Kem_Tekinay · September 9, 2019, 9:49pm

I can’t reproduce that. This code works as intended.

dim rx as new RegEx
rx.SearchPattern = "[\\x{10000}-\\x{FFFFF}]"
rx.ReplacementPattern = ""
rx.Options.ReplaceAllMatches = true

dim s as string = "a" + Chr( &h11000 ) + "b"
s = rx.Replace( s )
MsgBox s

Thom_McGrath · September 9, 2019, 9:51pm

Try this:

[code]Dim Original As String = "Hello

Kem_Tekinay · September 9, 2019, 9:52pm

(BTW, the top value is not \x{FFFFF}, but I haven’t stopped to figure it out.)

Thom_McGrath · September 9, 2019, 9:53pm

The forum is falling over displaying my code.

Thom_McGrath · September 9, 2019, 9:54pm

So anyway, the difference appears to be the encoding of the target string. If I call Replace on the string as UTF-8, it works. If the string is already UTF-16, I get the exception.

Kem_Tekinay · September 9, 2019, 9:56pm

The high value is \x{10FFFF}.

Thom_McGrath · September 9, 2019, 10:03pm

Yeah. Ok, so RegEx is a workable solution, as long as I do it before converting to UTF16.

Kem_Tekinay · September 9, 2019, 10:03pm

As an alternative, you could convert to UTF-16, store in a MemoryBlock, then cycle through the bytes looking for UTF-16 pairs.

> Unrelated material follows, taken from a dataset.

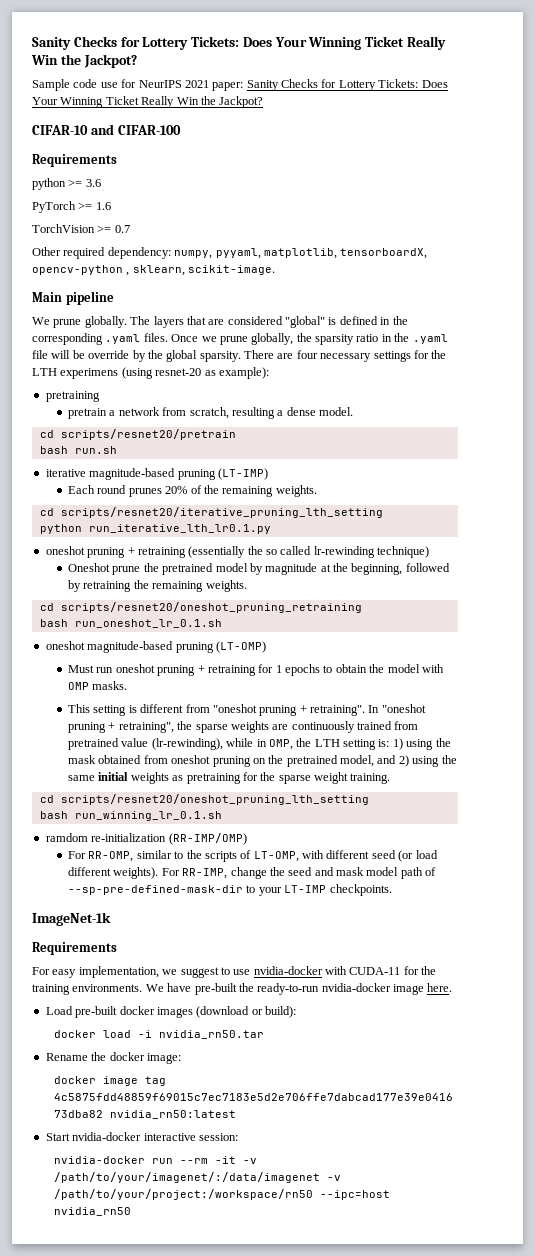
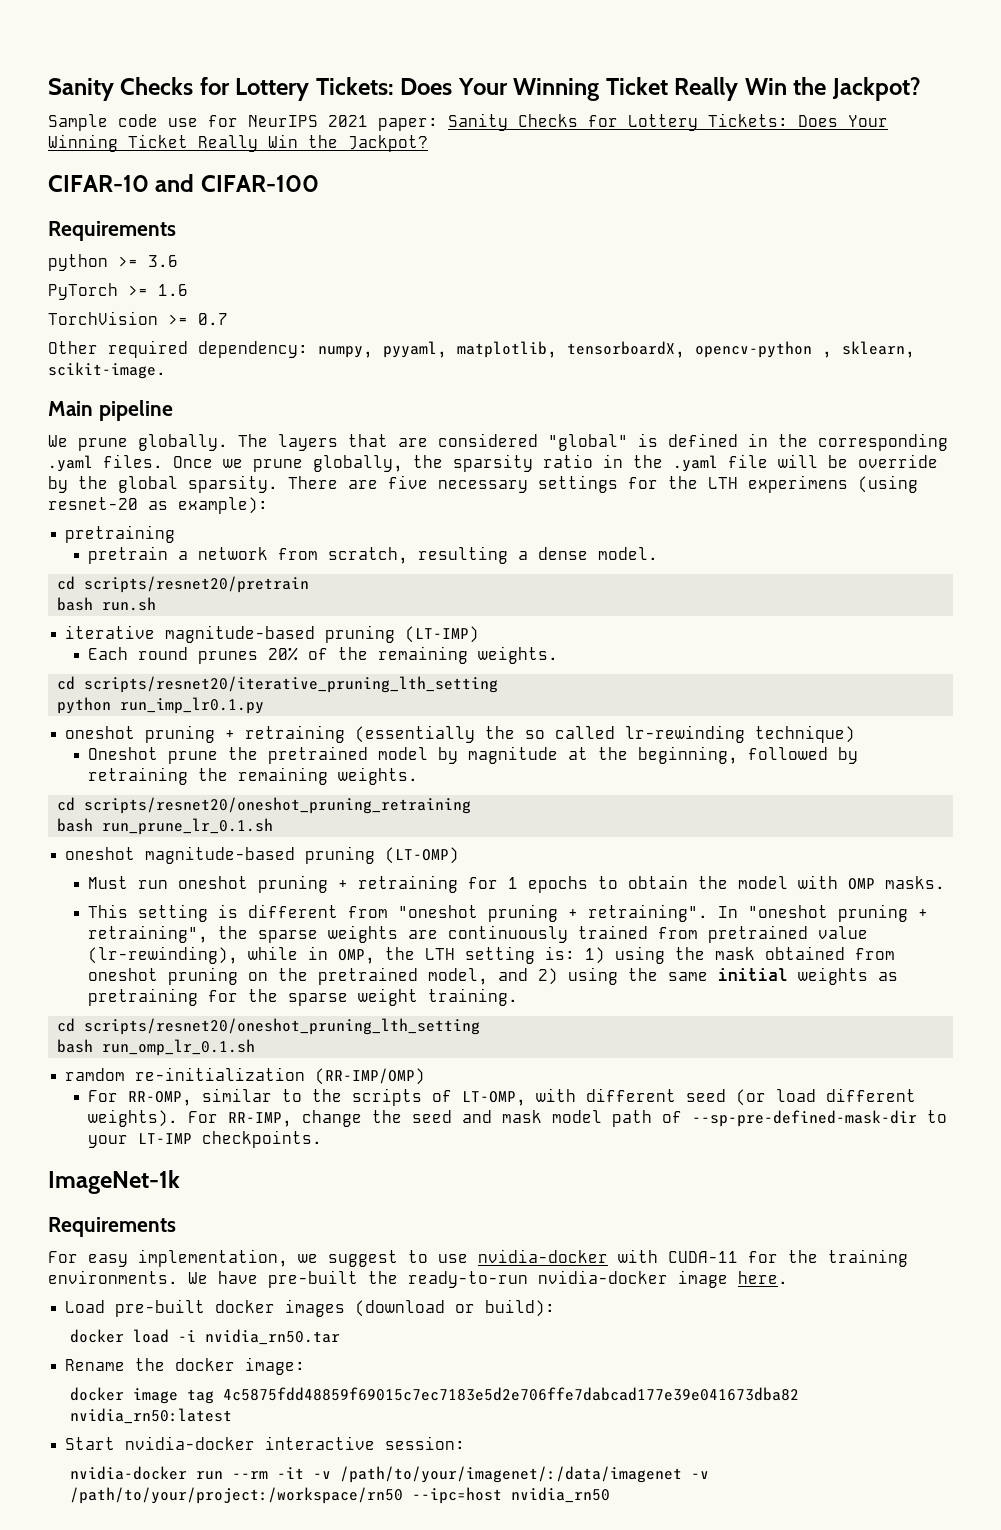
[296,350,318,359] four -> [388,475,428,489] five
[88,524,271,534] run_iterative_lth_lr0.1.py -> [120,697,265,714] run_imp_lr0.1.py
[74,619,222,628] run_oneshot_lr_0.1.sh -> [102,818,274,835] run_prune_lr_0.1.sh
[74,811,222,821] run_winning_lr_0.1.sh -> [102,1039,256,1056] run_omp_lr_0.1.sh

I’m not sure which would be faster.

Thom_McGrath · September 9, 2019, 10:06pm

Fastest would probably be Dim Converted As String = ConvertEncoding("Source", Encodings.ASCII).ConvertEncoding(Encodings.UTF16LE), add a BOM, and to hell with the special characters!

I’m only half-joking, because I guarantee users are going to get very confused when opening a UCS-2 file in Notepad. I’m certain they will try it.